Gazi Dağ’a Mektup

 

Sevgili Gazi Dağ;

İnsan Hakları Derneği olarak başlatmış olduğumuz hasta tutuklu ve hükümlülerle dayanışma etkinliğimizi sürdürüyoruz. Bu etkinlik kapsamında her ay bir tutuklu veya hükümlünün sağlık sorununu kamuoyuna taşımak üzere mektup gönderiyoruz. Etkinliğimizin dördüncü ayında sizin sağlık sorununuzu ele alıyoruz. Biz insan hakları savunucuları; üzerine atılı suçun nedeni ne olursa olsun, insanlar için hiçbir ayırım yapmadan tüm tutuklu ve hükümlülerin insan onuruna ve yaşam hakkına saygı anlayışı ile hareket ederiz.

Sevgili Gazi Dağ;

Derneğimize yapmış olduğunuz yazılı başvuruyu okuduğumuzda, size yapılanlardan insan onurunun bu derece ayaklar altına alındığını görmek endişelerimizi bir kat daha arttırdı. Yaşadıklarınız ülkemizdeki cezaevlerinin durumunu öylesine yalın ve içten anlatıyordu. Biz insan hakları savunucuları, size yapılanları tüm kamuoyuna ve vicdanlara taşımayı bir insanlık görevi bildiğimizi hatırlatmak istiyoruz.

Sevgili Gazi Dağ;

20.12.2004 yılında uğradığınız bir saldırı sonucu yaralanmış ve sonrasında hem psikolojik hem fiziksel travma yaşamışsınız, bu ciddi sağlık sorunları ile uğraşırken yine başınızdan geçen bir adli olay gerekçesi ile tutuklanıp Antalya cezaevine götürülmüşsünüz. Yargılama sonucu 20 yıl hüküm giymişsiniz ve cezaevi yaşamı ile artık sizin için zor günler başlamış. Zorunlu ihtiyaçlarınızı bile karşılayamazken sizi hastane ve cezaevi arasında dolaştırıp duruyorlar. Bu süreçte hastaneye yatmanızı sağlayan doktorların; daha sonra jandarmanın baskısı ile karar değiştirdiğini ve yeniden cezaevine gönderildiğinizi beyan ediyorsunuz. Öğrendiğimize göre, savcılık izniyle kardeşiniz günde üç defa cezaevi koridorlarına alınarak, hijyenik bakımınızı yapıyor. Elbette bu saatler arasında iradeniz dışı çalışan boşaltım sisteminiz, koğuşlarda bulunan diğer tutuklular arasında da ciddi sıkıntılar yaşatmakta size. Kardeşiniz tarafından yapılan bu temizliğinizin çoğu zaman merdiven altlarında ve hiç de sağlıklı olmayan koşullarda yapıldığını söylüyorsunuz. Tüm bu sıkıntılarınızı dile getirdiğinizde karşılaştığınız “bize mi sordun buraya gelirken?” türünden söylemlerin sizi incittiğini ve bundan dolayı psikolojinizin kötü olduğunu belirtmişsiniz.

» **Alıştırma Yönergesi**
Gazi Dağ'a yazılan mektubu son cümlesinden sonra kaldığı yerden sürdürün.

» **Çıkarılan Kayıtlar**

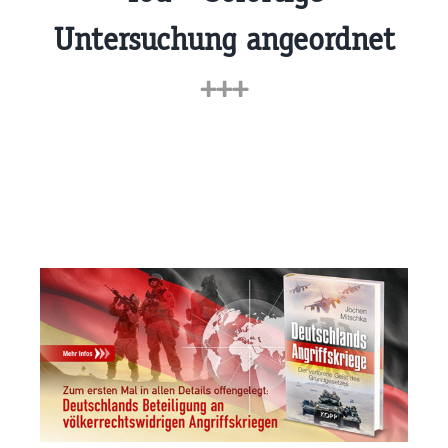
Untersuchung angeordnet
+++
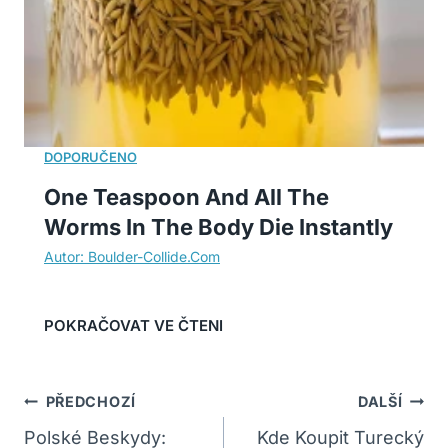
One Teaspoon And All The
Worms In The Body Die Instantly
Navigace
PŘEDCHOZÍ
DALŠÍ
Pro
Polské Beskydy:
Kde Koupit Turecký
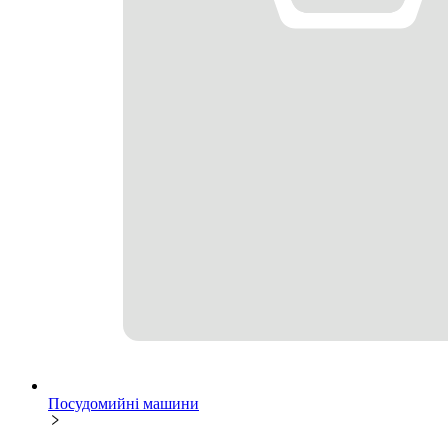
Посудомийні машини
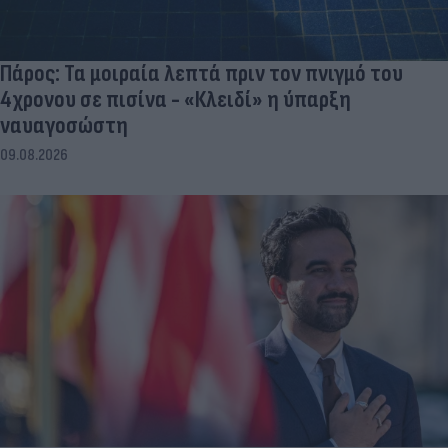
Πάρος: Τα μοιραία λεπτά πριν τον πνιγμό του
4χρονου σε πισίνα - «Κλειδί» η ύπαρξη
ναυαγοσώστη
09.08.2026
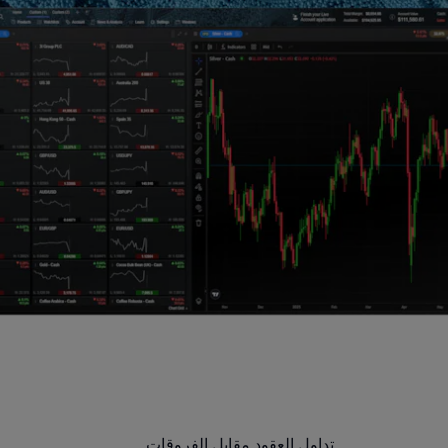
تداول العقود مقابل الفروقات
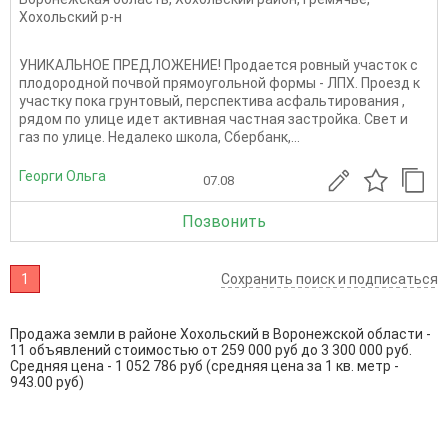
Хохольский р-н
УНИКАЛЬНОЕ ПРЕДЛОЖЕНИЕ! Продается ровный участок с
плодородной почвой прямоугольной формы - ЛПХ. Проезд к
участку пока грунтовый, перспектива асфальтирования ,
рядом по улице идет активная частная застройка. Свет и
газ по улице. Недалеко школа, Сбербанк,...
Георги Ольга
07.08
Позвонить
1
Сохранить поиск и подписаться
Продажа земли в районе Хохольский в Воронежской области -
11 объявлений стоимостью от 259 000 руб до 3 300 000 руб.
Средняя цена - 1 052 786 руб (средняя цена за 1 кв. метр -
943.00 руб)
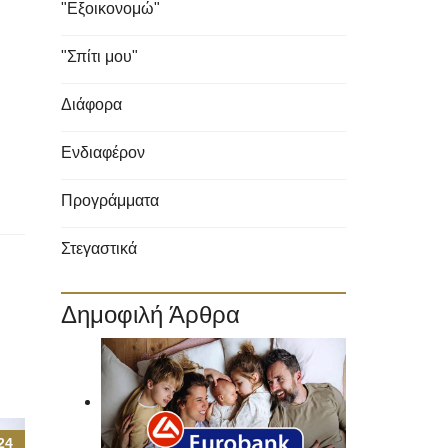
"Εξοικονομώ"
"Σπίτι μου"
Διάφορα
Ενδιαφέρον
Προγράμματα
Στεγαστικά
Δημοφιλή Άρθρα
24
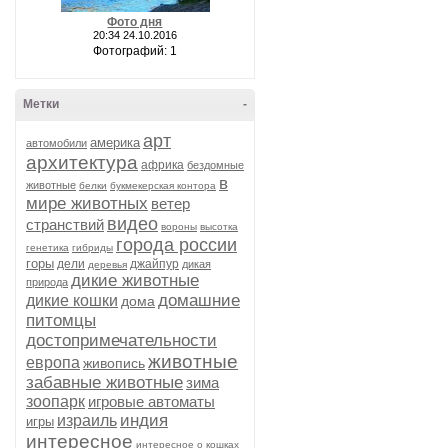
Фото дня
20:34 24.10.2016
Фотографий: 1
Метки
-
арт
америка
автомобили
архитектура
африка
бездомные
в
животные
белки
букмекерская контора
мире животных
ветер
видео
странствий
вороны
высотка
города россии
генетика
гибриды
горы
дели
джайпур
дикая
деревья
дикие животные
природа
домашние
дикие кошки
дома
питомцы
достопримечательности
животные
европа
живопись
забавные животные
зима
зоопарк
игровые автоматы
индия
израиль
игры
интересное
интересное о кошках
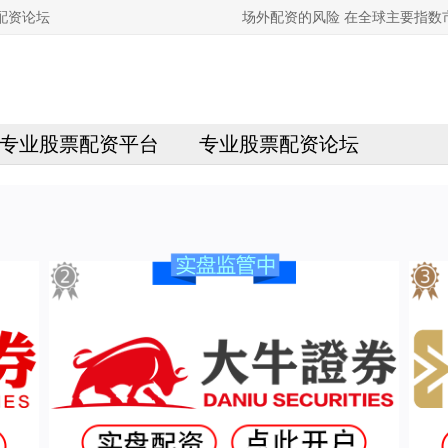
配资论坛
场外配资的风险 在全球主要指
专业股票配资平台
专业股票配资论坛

» **Yanıt Alanı**
Sevgili Gazi Dağ;

Sağlık durumunuz çeşitli raporlarla saptanmış durumda. Defalarca savcılıklara, TBMM İnsan Hakları Komisyonu’na dilekçelerle başvurmuşsunuz. Hatta TBMM İnsan Hakları Komisyonu’ndan gelen gözlemcinin de sizin hakkınızda bir rapor hazırladığını, ama hala cevap verilmediğini belirtmişsiniz. Tüm raporlarınız mevcut durumunuzun kabulü doğrultusunda. Hatta İstanbul Adli Tıp merkezine sevkinizi istediğinizde bile, kendi imkânlarınızla ambulans tutarak götürülmüşsünüz. Ve ilginçtir, sabaha kadar Bayrampaşa cezaevinin bahçesinde jandarmayla ambulansta tutulmuşsunuz.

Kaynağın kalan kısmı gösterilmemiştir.